2015 GSA Annual Meeting in Baltimore, Maryland, USA (1-4 November 2015)

Paper No. 3-6
Presentation Time: 9:15 AM

BIOGEOGRAPHY OF THE JURASSIC SUNDANCE SEAWAY OF WESTERN NORTH AMERICA: A TEST OF THE SINGLE NORTHERN ENTRANCE


KUSNERIK, Kristopher M., Florida Museum of Natural History, University of Florida, Gainesville, FL 32611 and HOLLAND, Steven M., Department of Geology, University of Georgia, Athens, GA 30602-2501, kmkusnerik@ufl.edu

The Sundance Seaway was a Jurassic epicontinental seaway that covered portions of the United States and Canadian Western Interior. Reconstructions of the Seaway have varied in size, shape, and connections to the proto-Pacific Ocean, owing to an incomplete stratigraphic record of its limits. While most reconstructions depict a single, narrow, northern entrance from paleolatitudes 55-60° N, other reconstructions show a single wider entrance or multiple entranceways extending into subtropical latitudes.
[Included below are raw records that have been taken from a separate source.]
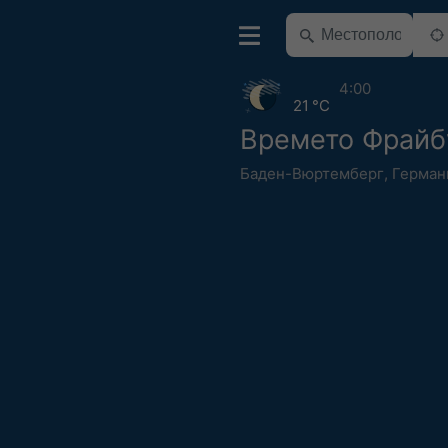
4:00
21 °C
Времето Фрайб
Баден-Вюртемберг
,
Герман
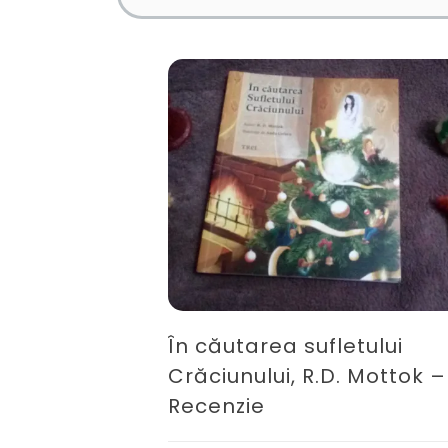
În căutarea sufletului
Crăciunului, R.D. Mottok –
Recenzie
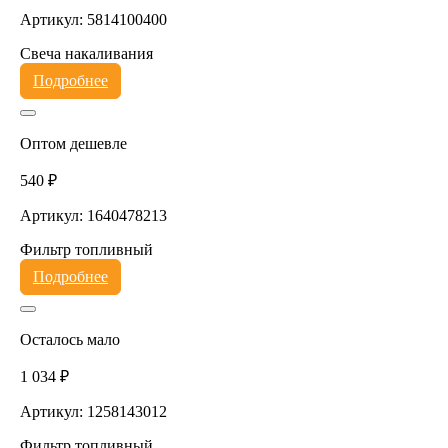
Артикул: 5814100400
Свеча накаливания
Подробнее
Оптом дешевле
540 ₽
Артикул: 1640478213
Фильтр топливный
Подробнее
Осталось мало
1 034 ₽
Артикул: 1258143012
Фильтр топливный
Because different entranceway configurations would drive different circulation patterns in the basin and lead to different faunal compositions within the Seaway, faunal data from the Paleobiology Database were used to evaluate the plausibility of a single northern entrance. A total of 13,709 global Jurassic occurrences of the 88 macrofossil genera previously identified from the Seaway were downloaded. Of these 88 genera known from the Seaway, 44% occur globally at paleolatitudes that would allow access via the single, northern entranceway. The remaining 56% are known globally only from latitudes south of the hypothesized entranceway. However, taxa that occur at or north of the single entranceway generally have more occurrences in the database and have a wider geographic span than taxa that occur only south of the entranceway, raising the possibility rarer taxa may have had unsampled ranges that would have permitted their access to the northern Seaway entrance. Resampling was conducted on taxa with at least 25 occurrences to test whether their ranges would have excluded the entranceway if they occurred less frequently in the database. For 46% of these abundant taxa, their 95% confidence interval on their northernmost occurrence lies south of the entranceway, suggesting that most of the taxa in the Sundance Seaway could have entered through a single northern entranceway. Support for a single northern entranceway, given the long length and shallow depth of the Sundance Seaway, suggests the likelihood of strong temperature and salinity gradients in the seaway, which would have greatly influenced the composition and taxonomic structure of its marine communities.